Book Critique: Robert Parker’s Looking for Rachel Wallace
In honor of Robert B. Parker’s birthday (Sep. 17), I’m re-running this analysis I did of one of his best novels, Looking for Rachel Wallace. Enjoy!
In honor of Robert B. Parker’s birthday (Sep. 17), I’m re-running this analysis I did of one of his best novels, Looking for Rachel Wallace. Enjoy!
I imagine that, for most authors, the urge to write comes from reading. My earliest attempt came from having read a story and wanting to emulate it. There is something about the cognitive process that, for writers and would-be writers, makes the act of reading equate almost directly with writing.
Unfortunately, our cognitive process blithely glosses over an important fact: that writing a book is an order of magnitude harder than reading one. That single issue has broken the will of more than one would-be novelist over the years. We probably all know someone who, flush with the pleasure of having finished a really good book, has bought a new laptop, a shelf-full of Writers Digest guides, and sat down to knock out their first novel in a weekend…only to give it up before Monday morning.
But that doesn’t mean that the original impulse—to read in order to write—was unfounded. To be a good writer, you have to continue to read and, in fact, improve as a reader if you want to be successful.
I was at a New Year’s party, talking to one of the guests about favorite books. He mentioned some comics, I mentioned some mysteries. The conversation turned to ongoing storylines: what we liked and why.
“What series do you like?” he asked. “Like, a character that you really can’t wait to read again to see what they’re up to?”
I hemmed and hawed, and eventually chose Robert Parker’s Spenser character. “But only the first seven books or so,” I amended.
I went on to explain that, while I loved the character and the first half-dozen novels, Parker’s writing became so formulaic (to me) after a certain point that I read the rest of the 40-odd novels in the series only out of a sense of loyalty. Subsequent books had all the excitement of tucking into a favorite Sunday dinner: it was familiar, and comforting, but I wasn’t ever going to be wowed by it. And, far from being protective of the characters and plots, I would’ve welcomed a radical change (in the same way I could use a different side-dish on the table…or, hell, ordered Chinese).

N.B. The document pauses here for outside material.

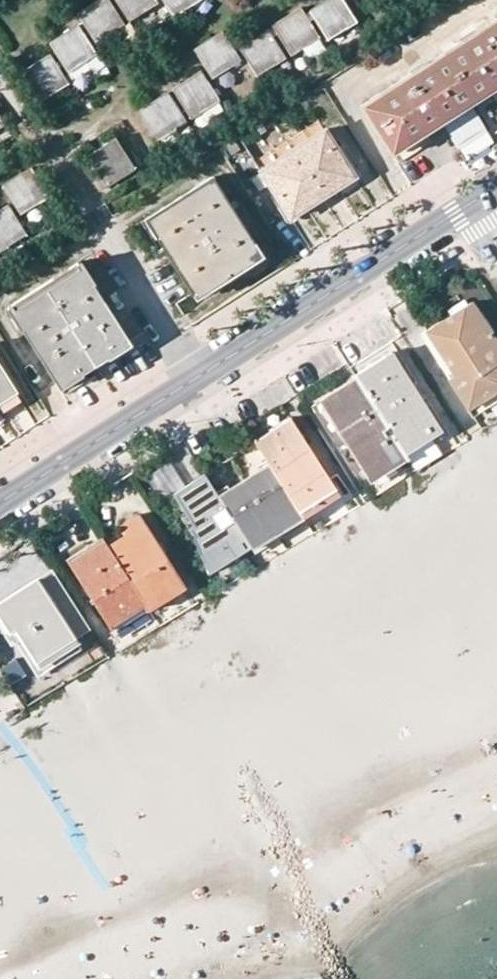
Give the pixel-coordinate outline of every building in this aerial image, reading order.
[(77,13),(94,42),(122,24),(107,0),(98,0),(77,13)] [(128,21),(155,3),(153,0),(115,0),(128,21)] [(172,17),(198,0),(162,0),(172,17)] [(340,0),(325,0),(308,10),(326,39),(354,22),(340,0)] [(272,26),(290,54),(317,37),(299,8),(272,26)] [(361,107),(390,153),(440,121),(456,147),(472,137),(485,129),(469,102),(493,87),(496,85),(496,18),(361,107)] [(77,26),(49,43),(67,72),(95,54),(77,26)] [(283,58),(265,30),(238,47),(255,75),(283,58)] [(239,60),(220,32),(193,49),(210,78),(239,60)] [(48,55),(21,72),(39,100),(66,83),(48,55)] [(233,68),(218,76),(226,91),(241,83),(233,68)] [(217,100),(199,72),(171,89),(189,118),(217,100)] [(166,93),(138,110),(157,139),(185,121),(166,93)] [(350,176),(321,133),(262,170),(274,190),(268,193),(282,214),(302,201),(305,205),(320,195),(350,176)] [(114,138),(86,156),(106,186),(133,169),(114,138)] [(47,197),(29,168),(1,185),(18,214),(47,197)] [(208,178),(145,218),(192,293),(231,268),(256,253),(208,178)] [(0,211),(0,249),(24,235),(6,207),(0,211)] [(103,352),(125,337),(77,262),(7,306),(55,383),(78,369),(80,373),(106,356),(103,352)] [(470,302),(447,316),(424,331),(440,358),(435,361),(440,368),(445,365),(451,376),(446,379),(464,409),(493,390),(496,388),(496,346),(470,302)] [(353,374),(357,381),(403,452),(439,430),(389,351),(373,361),(353,374)] [(12,390),(0,371),(0,398),(12,390)] [(340,392),(321,405),(365,476),(403,452),(357,381),(340,392)] [(496,399),(496,388),(493,390),(464,409),(469,417),(496,399)] [(12,390),(0,398),(0,413),(19,401),(12,390)] [(253,440),(267,463),(299,514),(315,504),(311,496),(330,485),(287,419),(267,431),(253,440)] [(229,516),(249,547),(299,514),(267,463),(243,478),(216,495),(229,516)] [(207,480),(201,472),(171,491),(176,499),(194,488),(207,480)] [(187,529),(206,561),(230,547),(235,555),(249,547),(229,516),(216,495),(207,480),(194,488),(176,499),(192,525),(187,529)] [(334,493),(330,485),(311,496),(315,504),(334,493)] [(123,534),(105,544),(140,599),(145,607),(148,611),(182,588),(154,544),(136,515),(118,526),(123,534)] [(88,544),(64,559),(103,621),(140,599),(105,544),(100,536),(88,544)] [(63,601),(52,607),(33,580),(12,593),(0,601),(0,620),(7,631),(13,628),(35,661),(72,638),(83,631),(63,601)] [(103,621),(109,630),(145,607),(140,599),(103,621)] [(79,649),(72,638),(35,661),(42,672),(79,649)] [(9,684),(24,677),(16,661),(1,668),(9,684)]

My friend said he’d experienced the same thing with comics, but that–with few exceptions–he always kept coming back to his favorites. I agreed; I’ll never stop loving those first seminal Spenser stories, even though the vast majority of them are cookie-cutter renditions of those first few great ones.
“Why is that?” he asked. “What makes us stick with these series–or even a single book–if whole parts of them stink?”
So, right there on the spot, we cobbled together a pretentious academic theory: The Point of Defection. It goes like this:
At some point, a writer will interest a new reader in their story. The tale can be of any length: if it’s a series, maybe Book One does it. In a single novel, a particular plot line. In a short story, it might be the first sentence.
If the writer is skilled and careful, as the reader moves along he or she will become so invested in the ongoing life of the character/plot/world that they pass The Point of Defection. They’re hooked, and after this moment whole lines, chapters, and even books can be a disappointment and it won’t matter: the reader will stick with the author through thick and thin (i.e., won’t defect). Can you imagine any fan of The Game of Thrones not buying the next book just because they didn’t like A Feast for Crows…even though it’s one-fourth of the entire series to date? Or a Sue Grafton follower not buying the Z is for Zebra (or whatever the next Kinsey Millhone mystery is) because G though M didn’t tickle their fancy?
(Of course, it certainly helps the overall “health” of a series if the writer raises his game again: as many movie-goers know, “Sequel-itis” stings a lot less if Number Three delivers.)
After we were done admiring ourselves for codifying and naming this common-sense principle, I suggested an addendum: the more legs a story has to stand on, the less likely the defection. In comics and related short story collections, there are enough “legs” (mini Points of Defection?) that a reader is free to take or leave a number of them without defecting.
The original Conan series, for instance, are all collections of stories; Robert E. Howard never wrote a Conan novel. Same with Fritz Leiber’s immortal Fafhrd and the Gray Mouser series; there is only one novella and one novel; the rest are short stories. Comics and graphic novels, the same: they often rely on an underlying premise to carry the life-story of the protagonist forward, but individual adventures can be dismissed or embraced without requiring the reader to “drop” the whole series.
My love of the Spenser novels can be seen in this light: I could only tolerate 30 mediocre novels if I’d already loved seven of them (a ratio of 1:6). Give me one great book and six stinkers and I’d probably walk away from the series (and maybe the author).
Reverse engineering a series’ success this way doesn’t really tell us much as writers, since the lesson seems to be: write a good story, hook your readers, and let yourself skate when they’ve passed the Point of Defection. Theproblem is, since you don’t know when that ‘Point is, you could end up really screwing yourself.
So, you’re left with something you already knew: just write a good story. Keep doing that and you’ll never have to worry about where your Point of Defection is.